Christians have had their share of social media successes in over the past few years, many of them related to identifying theological error and defending theological truth. This work has been carried on through blogs, of course, but also through Facebook and YouTube and other forms of digital communication. But for all of the success, there have also been a lot of failures. Many of the most egregious failures have been in discussing or debating controversial topics. As we learn to engage controversy using these new platforms, we do well to consider how to we can speak with equal parts truth and love—love that is strengthened by truth and truth that is softened by love.

Robert R. Booth’s Children of the Promise, a book on the always-controversial subject of baptism, offers the kind of challenge we need. He says

We know we understand an opposing view only when we are able to articulate it and receive the affirmation of our opponent that we have accurately represented his position. Only then can we proceed to argue against it. It does not take a big man to push over a straw man—little men are up to this simple task. Nor is it enough to say that our brother is wrong, or silly, or that his arguments make no sense; we must be prepared to demonstrate such claims. Some argue that they do not need to demonstrate such claims. Some argue they do not need to understand opposing views. But they cannot expect to engage people who disagree with them.

This applies to discussions far beyond baptism. Tony Payne once turned to football (soccer) to provide the helpful illustration of playing the ball rather than the man.

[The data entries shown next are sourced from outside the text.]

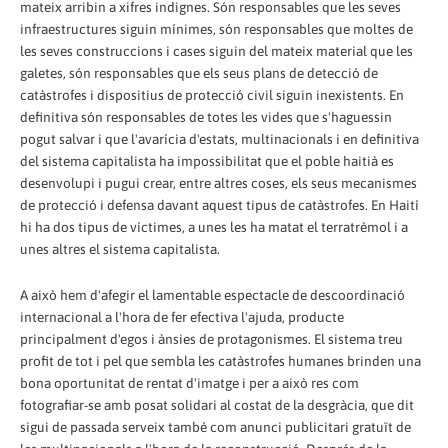
mateix arribin a xifres indignes. Són responsables que les seves
infraestructures siguin mínimes, són responsables que moltes de
les seves construccions i cases siguin del mateix material que les
galetes, són responsables que els seus plans de detecció de
catàstrofes i dispositius de protecció civil siguin inexistents. En
definitiva són responsables de totes les vides que s'haguessin
pogut salvar i que l'avarícia d'estats, multinacionals i en definitiva
del sistema capitalista ha impossibilitat que el poble haitià es
desenvolupi i pugui crear, entre altres coses, els seus mecanismes
de protecció i defensa davant aquest tipus de catàstrofes. En Haití
hi ha dos tipus de víctimes, a unes les ha matat el terratrèmol i a
unes altres el sistema capitalista.
A això hem d'afegir el lamentable espectacle de descoordinació
internacional a l'hora de fer efectiva l'ajuda, producte
principalment d'egos i ànsies de protagonismes. El sistema treu
profit de tot i pel que sembla les catàstrofes humanes brinden una
bona oportunitat de rentat d'imatge i per a això res com
fotografiar-se amb posat solidari al costat de la desgràcia, que dit
sigui de passada serveix també com anunci publicitari gratuït de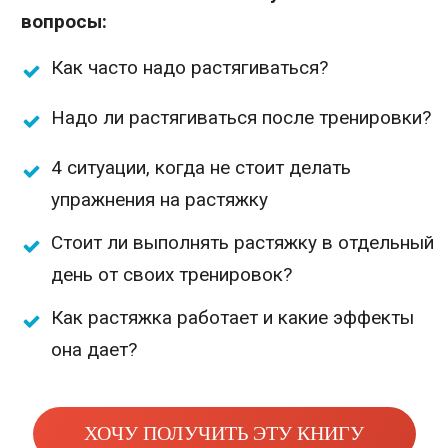
вопросы:
Как часто надо растягиваться?
Надо ли растягиваться после тренировки?
4 ситуации, когда не стоит делать
упражнения на растяжку
Стоит ли выполнять растяжку в отдельный
день от своих тренировок?
Как растяжка работает и какие эффекты
она дает?
ХОЧУ ПОЛУЧИТЬ ЭТУ КНИГУ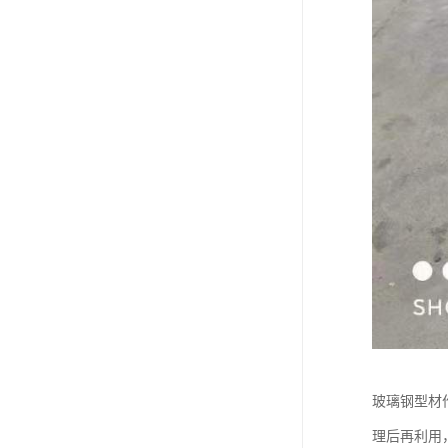
玻璃钢型材
理后再利用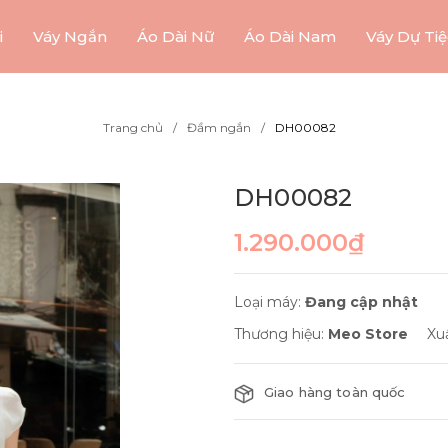
i
Váy Ngắn
Áo Dài Nữ
Áo Dài Nam
Váy Dự Tiệ
Trang chủ
Đầm ngắn
DH00082
DH00082
1.290.000₫
Loại máy:
Đang cập nhật
Thương hiệu:
Meo Store
Xu
Giao hàng toàn quốc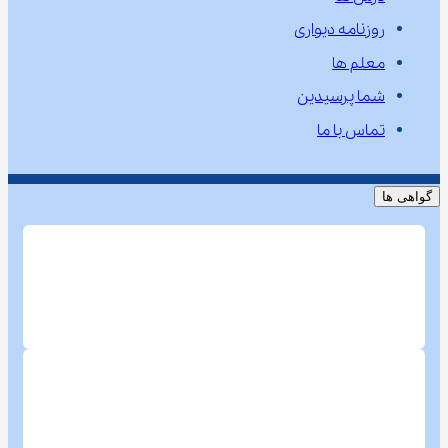
روزنامه دیواری
معلم ها
شما پرسیدین
تماس با ما
گواهی ها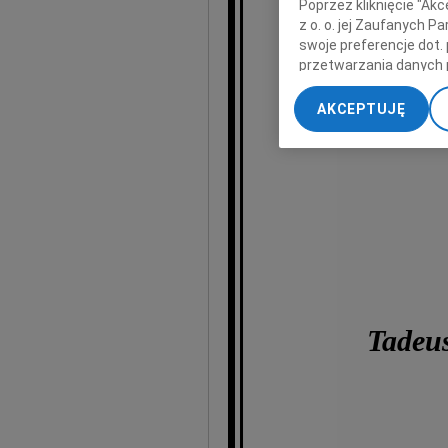
Poprzez kliknięcie "Ak
z o. o. jej Zaufanych 
swoje preferencje dot.
wyr
przetwarzania danych 
„Ustawienia zaawansow
AKCEPTUJĘ
My, nasi Zaufani Part
dokładnych danych geol
Przechowywanie informa
treści, badnie odbiorcó
Tadeu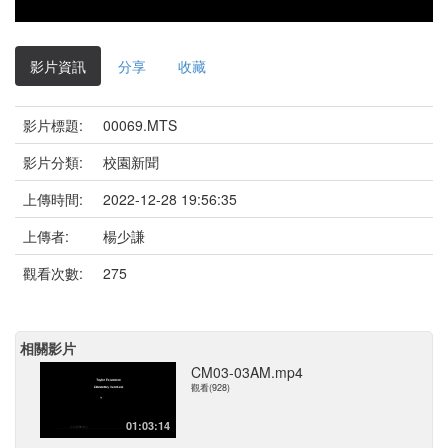
影片資訊
分享
收藏
影片標題:
00069.MTS
影片分類:
校園新聞
上傳時間:
2022-12-28 19:56:35
上傳者:
楊少謙
觀看次數:
275
相關影片
CM03-03AM.mp4
觀看(928)
01:03:14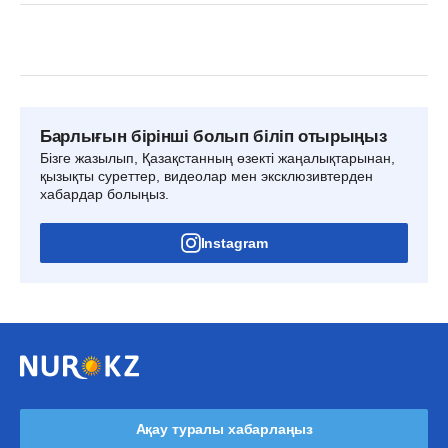
Барлығын бірінші болып біліп отырыңыз
Бізге жазылып, Қазақстанның өзекті жаңалықтарынан,
қызықты суреттер, видеолар мен эксклюзивтерден
хабардар болыңыз.
Instagram
Ақау туралы хабарлаңыз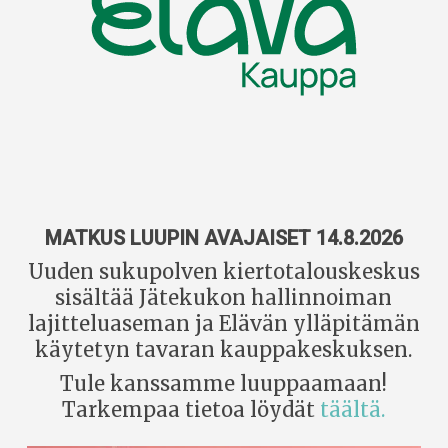
MATKUS LUUPIN AVAJAISET 14.8.2026
Uuden sukupolven kiertotalouskeskus
sisältää Jätekukon hallinnoiman
lajitteluaseman ja Elävän ylläpitämän
käytetyn tavaran kauppakeskuksen.
Tule kanssamme luuppaamaan!
Tarkempaa tietoa löydät
täältä.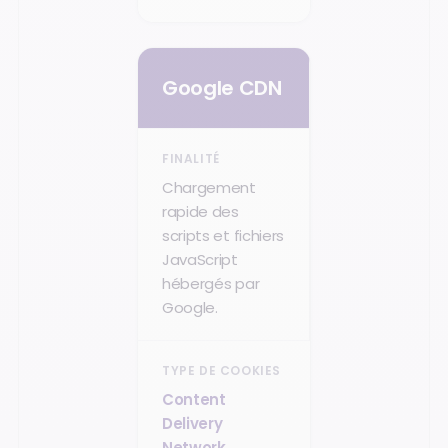
Google CDN
Chargement
rapide des
scripts et fichiers
JavaScript
hébergés par
Google.
Content
Delivery
Network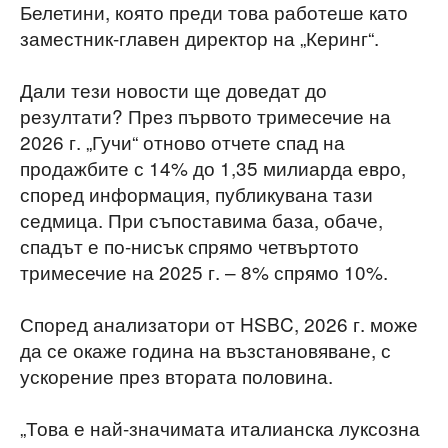
Белетини, която преди това работеше като
заместник-главен директор на „Керинг“.
Дали тези новости ще доведат до
резултати? През първото тримесечие на
2026 г. „Гучи“ отново отчете спад на
продажбите с 14% до 1,35 милиарда евро,
според информация, публикувана тази
седмица. При съпоставима база, обаче,
спадът е по-нисък спрямо четвъртото
тримесечие на 2025 г. – 8% спрямо 10%.
Според анализатори от HSBC, 2026 г. може
да се окаже година на възстановяване, с
ускорение през втората половина.
„Това е най-значимата италианска луксозна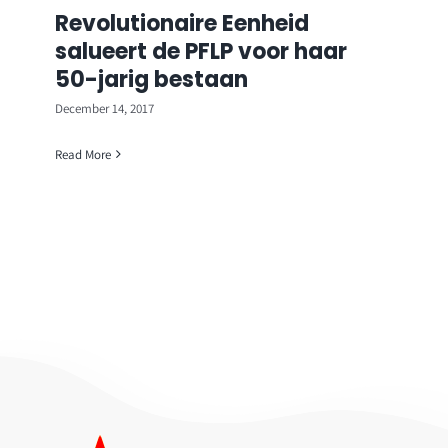
Revolutionaire Eenheid
salueert de PFLP voor haar
50-jarig bestaan
December 14, 2017
Read More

As in football, so in debates and arguments, we should strive to play the ball not the man; to discuss the issue itself rather than attack the person presenting the issue. This is not easy. It requires the ability to separate the pros and cons of a particular argument or issue from the personality who is presenting them, and to subject your own arguments to the same honest scrutiny that you bring to bear on the alternative view.

You know you’re dealing with someone who is playing the man not the ball when he makes a straw man of your view; that is, when he presents your side of things in an extreme or ugly light, or describes or illustrates it in such a way as to make it unattractive. By contrast, a ball-player endeavours to describe and present the opposing view as fairly and reasonably as he would like someone to present his own view.